On Stephanie Lee’s public Facebook page, you can follow the prolific writer’s random thoughts, articles that she’s written, and whatever else she decides to post on social media because apparently if you don’t post on social media you don’t really exist.
Stephanie Lee’s personal Facebook account is reserved for stalking her friends and family. And Poking people whenever appropriate.
Wait, why am I still writing in third person…?
Hold Da Phone…Why Does This Page Exist?
When one of the most common first names teams up with one of the most common surnames in the world, you get 87 million search results for “Stephanie Lee” on Google.
So it’s entirely possible that the Stephanie Lee whose page this belongs to isn’t the Stephanie Lee you’re looking for. Sorry to have wasted your time if you were hoping to find the Korean model/actress.

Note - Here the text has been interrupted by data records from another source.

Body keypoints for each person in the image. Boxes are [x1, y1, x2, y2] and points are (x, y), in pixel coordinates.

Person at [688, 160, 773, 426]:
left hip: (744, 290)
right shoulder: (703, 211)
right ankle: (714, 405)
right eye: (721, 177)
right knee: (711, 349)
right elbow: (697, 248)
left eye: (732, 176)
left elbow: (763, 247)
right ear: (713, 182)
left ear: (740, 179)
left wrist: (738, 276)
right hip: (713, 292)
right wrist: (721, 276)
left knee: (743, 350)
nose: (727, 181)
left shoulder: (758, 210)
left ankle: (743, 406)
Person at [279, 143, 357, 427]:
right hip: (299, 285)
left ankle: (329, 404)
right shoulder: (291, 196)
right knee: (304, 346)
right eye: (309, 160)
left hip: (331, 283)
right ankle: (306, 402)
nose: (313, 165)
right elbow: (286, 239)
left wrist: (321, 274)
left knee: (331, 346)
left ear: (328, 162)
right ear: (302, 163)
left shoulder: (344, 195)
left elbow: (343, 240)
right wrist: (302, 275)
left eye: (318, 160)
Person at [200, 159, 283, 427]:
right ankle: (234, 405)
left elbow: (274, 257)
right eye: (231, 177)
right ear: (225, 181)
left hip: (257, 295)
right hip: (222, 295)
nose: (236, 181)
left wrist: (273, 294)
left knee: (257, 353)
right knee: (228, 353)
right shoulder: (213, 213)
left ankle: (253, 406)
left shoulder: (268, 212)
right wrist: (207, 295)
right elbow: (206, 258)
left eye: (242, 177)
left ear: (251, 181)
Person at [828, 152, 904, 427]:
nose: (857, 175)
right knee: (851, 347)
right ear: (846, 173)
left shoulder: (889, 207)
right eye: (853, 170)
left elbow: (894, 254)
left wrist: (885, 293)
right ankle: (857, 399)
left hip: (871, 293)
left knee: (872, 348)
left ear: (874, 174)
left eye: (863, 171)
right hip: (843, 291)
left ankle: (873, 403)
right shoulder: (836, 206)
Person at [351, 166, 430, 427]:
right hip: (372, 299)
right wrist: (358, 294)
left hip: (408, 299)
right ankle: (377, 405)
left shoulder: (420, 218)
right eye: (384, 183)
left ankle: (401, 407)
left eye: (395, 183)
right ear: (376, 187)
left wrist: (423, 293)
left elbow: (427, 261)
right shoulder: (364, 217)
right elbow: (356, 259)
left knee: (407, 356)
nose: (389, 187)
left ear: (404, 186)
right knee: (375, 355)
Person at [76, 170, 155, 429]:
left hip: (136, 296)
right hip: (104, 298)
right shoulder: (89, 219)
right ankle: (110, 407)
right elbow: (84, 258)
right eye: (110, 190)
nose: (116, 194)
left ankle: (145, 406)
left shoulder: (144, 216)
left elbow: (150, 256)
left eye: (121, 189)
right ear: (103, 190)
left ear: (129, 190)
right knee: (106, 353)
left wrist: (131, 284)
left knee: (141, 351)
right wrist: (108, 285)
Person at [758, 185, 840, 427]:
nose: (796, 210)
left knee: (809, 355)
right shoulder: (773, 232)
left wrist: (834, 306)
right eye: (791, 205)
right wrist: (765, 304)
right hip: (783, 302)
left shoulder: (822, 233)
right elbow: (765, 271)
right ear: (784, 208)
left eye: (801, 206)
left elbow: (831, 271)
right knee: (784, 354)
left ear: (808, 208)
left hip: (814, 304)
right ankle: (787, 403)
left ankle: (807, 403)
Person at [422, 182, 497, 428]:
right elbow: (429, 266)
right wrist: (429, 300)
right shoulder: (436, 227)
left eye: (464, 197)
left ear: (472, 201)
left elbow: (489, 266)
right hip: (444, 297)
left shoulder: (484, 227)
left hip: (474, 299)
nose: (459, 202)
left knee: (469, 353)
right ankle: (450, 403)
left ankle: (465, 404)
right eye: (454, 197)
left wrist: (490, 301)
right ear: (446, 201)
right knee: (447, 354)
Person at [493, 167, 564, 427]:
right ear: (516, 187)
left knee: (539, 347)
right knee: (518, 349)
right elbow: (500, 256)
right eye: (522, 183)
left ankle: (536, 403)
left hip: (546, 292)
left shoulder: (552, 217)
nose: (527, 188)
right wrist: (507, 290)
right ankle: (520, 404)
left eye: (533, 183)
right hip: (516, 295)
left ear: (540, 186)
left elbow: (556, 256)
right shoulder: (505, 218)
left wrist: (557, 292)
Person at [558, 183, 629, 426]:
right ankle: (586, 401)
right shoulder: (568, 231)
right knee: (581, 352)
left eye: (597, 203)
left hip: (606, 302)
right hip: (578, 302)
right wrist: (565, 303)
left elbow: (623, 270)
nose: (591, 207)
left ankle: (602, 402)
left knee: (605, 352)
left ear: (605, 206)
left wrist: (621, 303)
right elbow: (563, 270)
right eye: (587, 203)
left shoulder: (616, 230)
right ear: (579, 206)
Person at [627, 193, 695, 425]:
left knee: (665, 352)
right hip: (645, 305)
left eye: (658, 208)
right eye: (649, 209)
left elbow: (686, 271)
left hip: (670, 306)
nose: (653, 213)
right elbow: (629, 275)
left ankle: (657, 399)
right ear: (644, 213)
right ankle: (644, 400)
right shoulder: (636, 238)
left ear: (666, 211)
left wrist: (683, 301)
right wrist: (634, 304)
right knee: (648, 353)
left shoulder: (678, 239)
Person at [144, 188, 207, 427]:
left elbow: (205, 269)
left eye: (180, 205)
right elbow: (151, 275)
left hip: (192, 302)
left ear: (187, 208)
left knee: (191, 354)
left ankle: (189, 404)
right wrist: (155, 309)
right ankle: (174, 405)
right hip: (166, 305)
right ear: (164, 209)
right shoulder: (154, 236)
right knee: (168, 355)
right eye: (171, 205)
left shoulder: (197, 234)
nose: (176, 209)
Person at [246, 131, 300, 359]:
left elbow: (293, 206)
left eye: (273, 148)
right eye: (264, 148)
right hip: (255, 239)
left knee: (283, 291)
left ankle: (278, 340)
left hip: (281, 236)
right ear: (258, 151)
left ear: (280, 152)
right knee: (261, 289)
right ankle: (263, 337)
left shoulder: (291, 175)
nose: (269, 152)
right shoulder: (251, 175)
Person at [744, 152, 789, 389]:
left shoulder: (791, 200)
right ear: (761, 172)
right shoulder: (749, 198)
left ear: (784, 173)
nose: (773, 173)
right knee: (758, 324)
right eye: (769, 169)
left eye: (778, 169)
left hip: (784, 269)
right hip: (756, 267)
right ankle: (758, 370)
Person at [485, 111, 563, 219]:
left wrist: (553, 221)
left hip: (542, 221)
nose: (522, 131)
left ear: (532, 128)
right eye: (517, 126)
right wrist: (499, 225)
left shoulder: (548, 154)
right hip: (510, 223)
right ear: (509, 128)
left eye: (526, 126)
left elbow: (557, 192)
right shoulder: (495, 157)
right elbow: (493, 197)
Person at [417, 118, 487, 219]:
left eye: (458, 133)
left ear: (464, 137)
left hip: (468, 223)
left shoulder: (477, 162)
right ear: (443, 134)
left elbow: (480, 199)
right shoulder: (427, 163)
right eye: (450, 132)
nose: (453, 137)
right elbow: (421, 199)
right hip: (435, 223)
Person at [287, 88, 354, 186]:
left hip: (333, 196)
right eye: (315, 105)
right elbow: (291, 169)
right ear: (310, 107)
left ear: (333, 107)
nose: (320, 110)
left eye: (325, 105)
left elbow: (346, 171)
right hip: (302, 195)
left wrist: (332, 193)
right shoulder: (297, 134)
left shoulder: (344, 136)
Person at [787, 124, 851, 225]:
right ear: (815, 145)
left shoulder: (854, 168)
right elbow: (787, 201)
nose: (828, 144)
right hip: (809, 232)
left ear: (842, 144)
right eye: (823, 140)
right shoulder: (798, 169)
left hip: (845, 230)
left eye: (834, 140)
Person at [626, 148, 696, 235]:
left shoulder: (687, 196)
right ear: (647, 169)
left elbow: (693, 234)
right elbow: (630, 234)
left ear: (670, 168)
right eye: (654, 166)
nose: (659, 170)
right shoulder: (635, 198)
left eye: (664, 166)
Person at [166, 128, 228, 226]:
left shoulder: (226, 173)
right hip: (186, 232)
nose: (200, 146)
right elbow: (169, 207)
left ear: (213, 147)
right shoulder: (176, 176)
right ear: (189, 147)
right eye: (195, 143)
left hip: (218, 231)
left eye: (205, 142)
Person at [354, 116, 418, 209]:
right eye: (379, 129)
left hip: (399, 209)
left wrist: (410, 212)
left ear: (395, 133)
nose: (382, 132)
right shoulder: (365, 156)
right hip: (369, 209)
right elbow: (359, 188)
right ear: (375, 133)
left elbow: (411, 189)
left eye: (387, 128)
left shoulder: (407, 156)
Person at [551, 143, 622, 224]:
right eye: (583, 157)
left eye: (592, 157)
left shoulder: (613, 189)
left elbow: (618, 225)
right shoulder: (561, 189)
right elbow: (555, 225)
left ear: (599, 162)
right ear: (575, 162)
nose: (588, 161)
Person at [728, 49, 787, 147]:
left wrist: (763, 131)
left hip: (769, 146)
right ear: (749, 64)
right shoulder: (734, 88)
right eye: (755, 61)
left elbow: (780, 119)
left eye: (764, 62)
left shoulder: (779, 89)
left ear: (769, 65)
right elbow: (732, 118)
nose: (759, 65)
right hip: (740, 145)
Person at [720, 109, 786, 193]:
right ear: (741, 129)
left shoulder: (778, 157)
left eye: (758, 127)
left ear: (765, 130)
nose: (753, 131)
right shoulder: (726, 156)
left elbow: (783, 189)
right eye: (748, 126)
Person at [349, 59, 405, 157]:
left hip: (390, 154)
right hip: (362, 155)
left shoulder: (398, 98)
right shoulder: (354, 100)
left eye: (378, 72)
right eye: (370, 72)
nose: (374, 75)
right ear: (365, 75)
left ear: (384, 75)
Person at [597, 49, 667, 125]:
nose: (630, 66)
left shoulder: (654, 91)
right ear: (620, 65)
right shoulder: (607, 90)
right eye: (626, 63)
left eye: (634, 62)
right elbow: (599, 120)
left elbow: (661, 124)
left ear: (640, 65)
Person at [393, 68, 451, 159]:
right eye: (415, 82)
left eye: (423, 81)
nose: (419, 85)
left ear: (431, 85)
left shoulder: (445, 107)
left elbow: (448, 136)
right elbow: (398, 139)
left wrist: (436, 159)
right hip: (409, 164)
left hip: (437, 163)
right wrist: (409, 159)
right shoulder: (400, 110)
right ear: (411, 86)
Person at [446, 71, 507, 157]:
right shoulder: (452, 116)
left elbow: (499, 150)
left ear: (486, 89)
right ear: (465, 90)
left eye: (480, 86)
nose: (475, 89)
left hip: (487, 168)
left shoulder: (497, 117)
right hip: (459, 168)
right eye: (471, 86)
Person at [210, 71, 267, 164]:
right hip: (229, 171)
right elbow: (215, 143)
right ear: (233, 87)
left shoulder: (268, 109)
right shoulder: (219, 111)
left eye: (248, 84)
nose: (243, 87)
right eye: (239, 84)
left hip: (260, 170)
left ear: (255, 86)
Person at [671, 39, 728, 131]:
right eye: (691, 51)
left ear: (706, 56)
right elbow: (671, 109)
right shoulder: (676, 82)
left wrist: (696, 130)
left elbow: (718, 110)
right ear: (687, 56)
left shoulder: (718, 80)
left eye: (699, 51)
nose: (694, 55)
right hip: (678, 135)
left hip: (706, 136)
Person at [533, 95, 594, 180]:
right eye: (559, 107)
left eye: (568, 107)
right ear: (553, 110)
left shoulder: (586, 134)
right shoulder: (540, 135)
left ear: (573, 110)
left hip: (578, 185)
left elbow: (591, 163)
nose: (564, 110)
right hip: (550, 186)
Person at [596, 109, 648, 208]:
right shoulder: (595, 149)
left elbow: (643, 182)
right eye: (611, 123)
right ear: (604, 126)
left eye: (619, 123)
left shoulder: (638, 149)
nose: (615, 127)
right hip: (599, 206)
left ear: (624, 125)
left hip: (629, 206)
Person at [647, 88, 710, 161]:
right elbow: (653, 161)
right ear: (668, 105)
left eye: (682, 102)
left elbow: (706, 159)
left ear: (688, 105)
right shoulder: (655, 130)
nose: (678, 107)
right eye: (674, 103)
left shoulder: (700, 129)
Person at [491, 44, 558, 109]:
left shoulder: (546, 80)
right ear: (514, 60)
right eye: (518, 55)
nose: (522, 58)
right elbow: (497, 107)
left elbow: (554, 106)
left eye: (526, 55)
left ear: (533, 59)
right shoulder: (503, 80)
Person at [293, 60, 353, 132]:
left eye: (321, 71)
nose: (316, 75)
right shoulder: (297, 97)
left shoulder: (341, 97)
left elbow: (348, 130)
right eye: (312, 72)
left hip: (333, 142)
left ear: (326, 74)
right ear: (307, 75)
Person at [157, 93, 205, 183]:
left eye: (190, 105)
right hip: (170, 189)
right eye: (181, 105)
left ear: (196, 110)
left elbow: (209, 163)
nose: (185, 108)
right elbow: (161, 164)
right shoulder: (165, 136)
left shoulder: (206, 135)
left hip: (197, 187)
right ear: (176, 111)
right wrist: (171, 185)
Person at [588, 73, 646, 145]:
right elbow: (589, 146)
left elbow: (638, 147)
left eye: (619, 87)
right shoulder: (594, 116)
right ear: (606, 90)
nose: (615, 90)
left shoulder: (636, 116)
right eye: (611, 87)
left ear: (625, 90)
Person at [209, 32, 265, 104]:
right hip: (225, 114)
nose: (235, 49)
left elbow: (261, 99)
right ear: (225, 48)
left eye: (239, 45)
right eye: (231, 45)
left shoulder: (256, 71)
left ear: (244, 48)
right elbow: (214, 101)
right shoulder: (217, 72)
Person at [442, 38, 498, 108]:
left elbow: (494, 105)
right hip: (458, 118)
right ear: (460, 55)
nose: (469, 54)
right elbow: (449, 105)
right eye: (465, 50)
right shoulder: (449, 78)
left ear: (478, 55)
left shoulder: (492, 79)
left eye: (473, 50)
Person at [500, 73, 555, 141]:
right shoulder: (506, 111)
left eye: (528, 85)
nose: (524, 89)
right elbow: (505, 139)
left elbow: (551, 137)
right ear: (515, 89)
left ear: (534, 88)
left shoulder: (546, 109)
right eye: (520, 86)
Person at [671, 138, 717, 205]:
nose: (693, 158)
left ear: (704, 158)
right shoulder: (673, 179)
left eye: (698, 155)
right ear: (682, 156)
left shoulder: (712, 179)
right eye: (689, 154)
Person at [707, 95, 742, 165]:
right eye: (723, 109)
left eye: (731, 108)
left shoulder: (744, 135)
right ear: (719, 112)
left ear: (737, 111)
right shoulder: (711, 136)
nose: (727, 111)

But I demand to be a unique snowflake, so I created this page to set the record straight and make it easier for you:
I am Stephanie Lee. I am a writing coach and writer, whose writing can be found on Lifehacker, Thrillist, The New York Times, and more. Here’s a small sample of my writing. My students and clients can also be found in Forbes, Thrive Global, Matador Network, CNBC, Washington Post, New York Times, and more.
People tell me it’s good shit, but you be the judge.
Also, if you couldn’t tell, I love being silly because life is too short to be confused by all the Stephanie Lee’s in the world.